# Study questions:
[a] In the passage on ivermectin and O. volvulus worms, what was the main limitation of the study?
[b] Write what comes next in the passage on ivermectin and O. volvulus worms, starting after its last sentence.

# Excerpt to read:
A major strength of this study is that the O. volvulus parasites were collected from the same individuals before and after IVM treatments. Therefore the observed changes in genotype frequencies between IVM-naïve and treated O. volvulus populations are not due to factors such as geographical or sampling effects.

The main limitation of this study was that some worm samples could not be genotyped, thus reducing the number that could be analyzed, particularly after treatment. This limitation might also have impeded the genotyping of DNA, ideally prepared from worm sections instead of just whole females. What is given as a single genotype is, in fact, a consensus of multiple genotypes including the adult female body and progeny (uterine embryos and microfilariae). Furthermore, the samples from unfertile females, which probably represent true singletons, were treated the same as those from females classified as being of low or high fertility. Consequently, the study leaves unanswered questions including whether the selection of the β-tubulin heterozygote genotypes is on the females or their progeny. If it is on the progeny, questions remain regarding the fitness and susceptibility to IVM treatment of the β-tubulin heterozygote microfilariae once they develop into the infective stage larvae and enter a new human host.

The authors do not present a hypothesis to explain why IVM causes selection for β-tubulin heterozygote genotypes. The glutamate-gated chloride channels are thought to be involved in the mode of action of IVM and resistance to the drug [28]. Treatment with IVM is known to cause a loss of polymorphism not only at certain β-tubulin gene loci, but also at certain loci of the genes encoding the gamma-aminobutyric acid receptor, glutamate-gated chloride channel, and ATP-binding cassette transporter of IVM-resistant H. contortus [23]. It will therefore be important to examine for polymorphisms in these genes in the uniquely collected O. volvulus female worms described in this study and in future studies.

# Data:
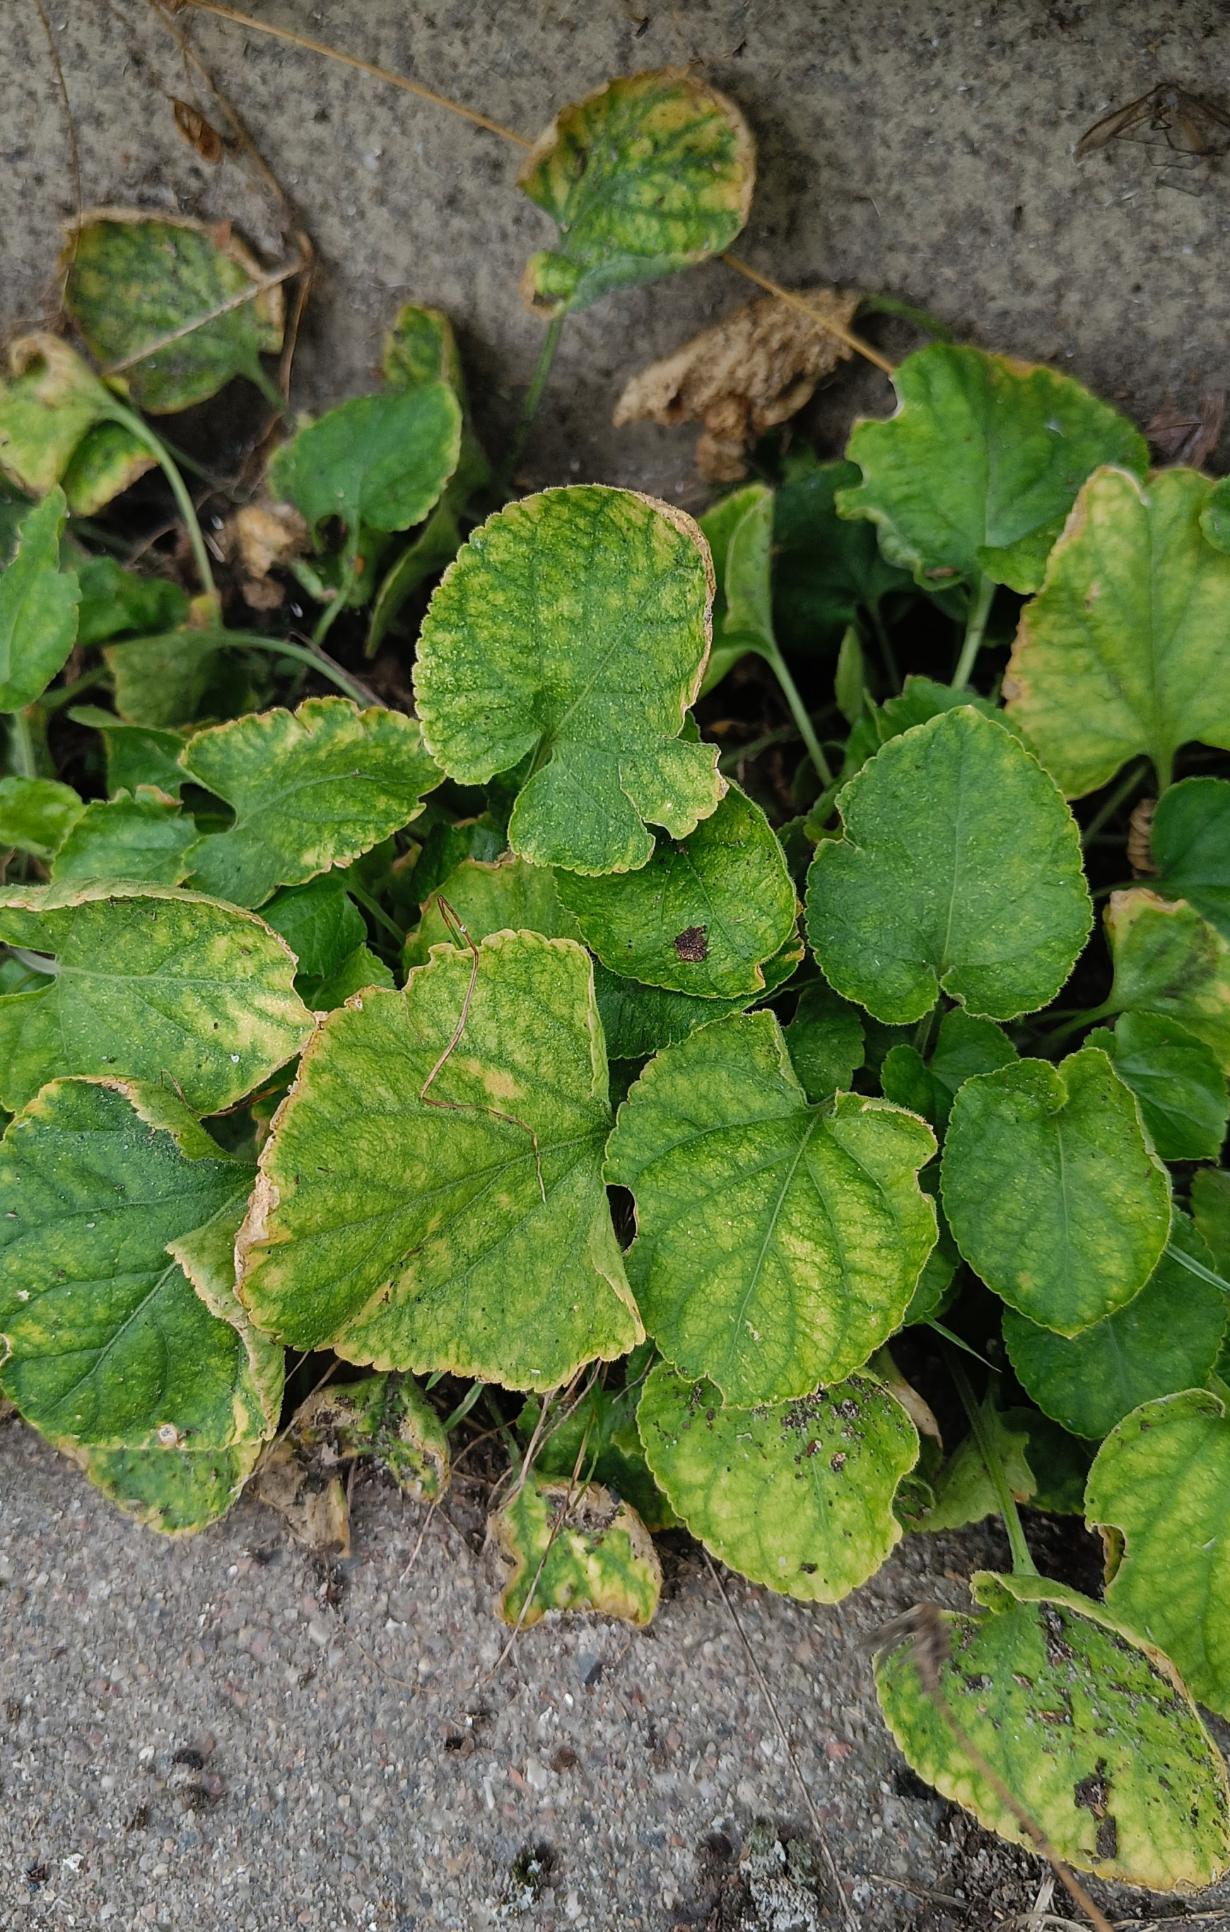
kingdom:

# Answer set:
[a] Some worm samples could not be genotyped, which reduced the number that could be analyzed, especially after treatment.

[b]
Despite these caveats, the study indicates that IVM causes genetic selection on O. volvulus worms and points to the daunting possibility of the spread of IVM-resistant parasites in endemic regions that have been treated with IVM.

Implications of the Study for River Blindness Control

The finding that IVM treatment selected for β-tubulin heterozygotes and that this selection was dependent on dosage raises important concerns for the current river blindness control programs. These concerns are heightened by the fact that this gene has been linked with IVM resistance in another parasitic nematode [26], and by the recent evidence that IVM resistance is occurring in O. volvulus [17]. Semiannual or more frequent treatments are ongoing in some endemic areas and are under consideration in other areas. Such treatment might increase the selection pressure. Therefore, Bourguinat and colleagues’ study is a wake-up call for control programs to select their treatment regimens carefully and to develop plans for detecting IVM resistance and the associated genetic markers (control programs will require additional funding for these plans). This study presents a possible structure of study design that will incorporate the detection and validation of the genetic markers associated with IVM resistance.

Simultaneously, we need to greatly increase our current level of effort and support to develop and test a new generation of control tools for onchocerciasis. These tools should include both vaccines and macrofilaricides (drugs which kill adult worms) that have new classes of chemistry with novel modes of action. Recent breakthroughs now make macrofilaricide development more feasible, and accordingly such development is now a high-priority goal with the World Health Organization’s Special Programme for Research and Training in Tropical Diseases and the Bill and Melinda Gates Foundation [29,30]. The development of an anti-Onchocerca vaccine has been the focus of research supported by the Edna McConnell Clark Foundation [31]. It may be possible to link such a vaccine with drug treatments in a program of vaccine-linked chemotherapy [32,33]. These new generations of control tools would complement the present control measure—the establishment of sustainable community-directed treatment with IVM—and ultimately support the long-term goal of eliminating onchocerciasis as a public health problem in Sub-Saharan Africa.